Task to carry out:
Return all of the entries word for word, but omit the pictures they contain.

Source records:

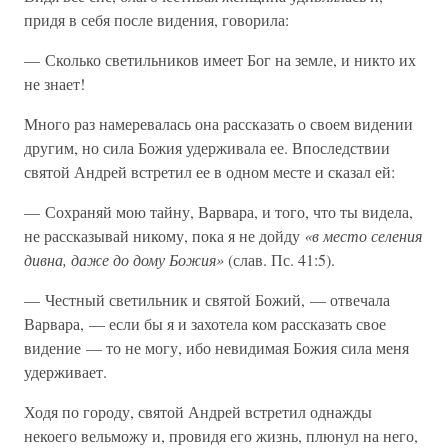
придя в себя после видения, говорила:
— Сколько светильников имеет Бог на земле, и никто их
не знает!
Много раз намеревалась она рассказать о своем видении
другим, но сила Божия удерживала ее. Впоследствии
святой Андрей встретил ее в одном месте и сказал ей:
— Сохраняй мою тайну, Варвара, и того, что ты видела,
не рассказывай никому, пока я не дойду
«в место селения
дивна, даже до дому Божия»
(слав. Пс. 41:5).
— Честный светильник и святой Божий, — отвечала
Варвара, — если бы я и захотела ком рассказать свое
видение — то не могу, ибо невидимая Божия сила меня
удерживает.
Ходя по городу, святой Андрей встретил однажды
некоего вельможу и, провидя его жизнь, плюнул на него,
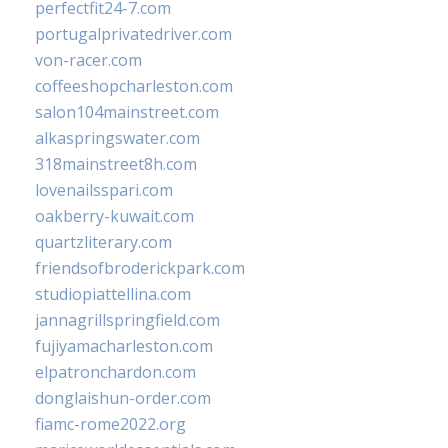
perfectfit24-7.com
portugalprivatedriver.com
von-racer.com
coffeeshopcharleston.com
salon104mainstreet.com
alkaspringswater.com
318mainstreet8h.com
lovenailsspari.com
oakberry-kuwait.com
quartzliterary.com
friendsofbroderickpark.com
studiopiattellina.com
jannagrillspringfield.com
fujiyamacharleston.com
elpatronchardon.com
donglaishun-order.com
fiamc-rome2022.org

Finished task:
придя в себя после видения, говорила:
— Сколько светильников имеет Бог на земле, и никто их
не знает!
Много раз намеревалась она рассказать о своем видении
другим, но сила Божия удерживала ее. Впоследствии
святой Андрей встретил ее в одном месте и сказал ей:
— Сохраняй мою тайну, Варвара, и того, что ты видела,
не рассказывай никому, пока я не дойду
«в место селения
дивна, даже до дому Божия»
(слав. Пс. 41:5).
— Честный светильник и святой Божий, — отвечала
Варвара, — если бы я и захотела ком рассказать свое
видение — то не могу, ибо невидимая Божия сила меня
удерживает.
Ходя по городу, святой Андрей встретил однажды
некоего вельможу и, провидя его жизнь, плюнул на него,
perfectfit24-7.com
portugalprivatedriver.com
von-racer.com
coffeeshopcharleston.com
salon104mainstreet.com
alkaspringswater.com
318mainstreet8h.com
lovenailsspari.com
oakberry-kuwait.com
quartzliterary.com
friendsofbroderickpark.com
studiopiattellina.com
jannagrillspringfield.com
fujiyamacharleston.com
elpatronchardon.com
donglaishun-order.com
fiamc-rome2022.org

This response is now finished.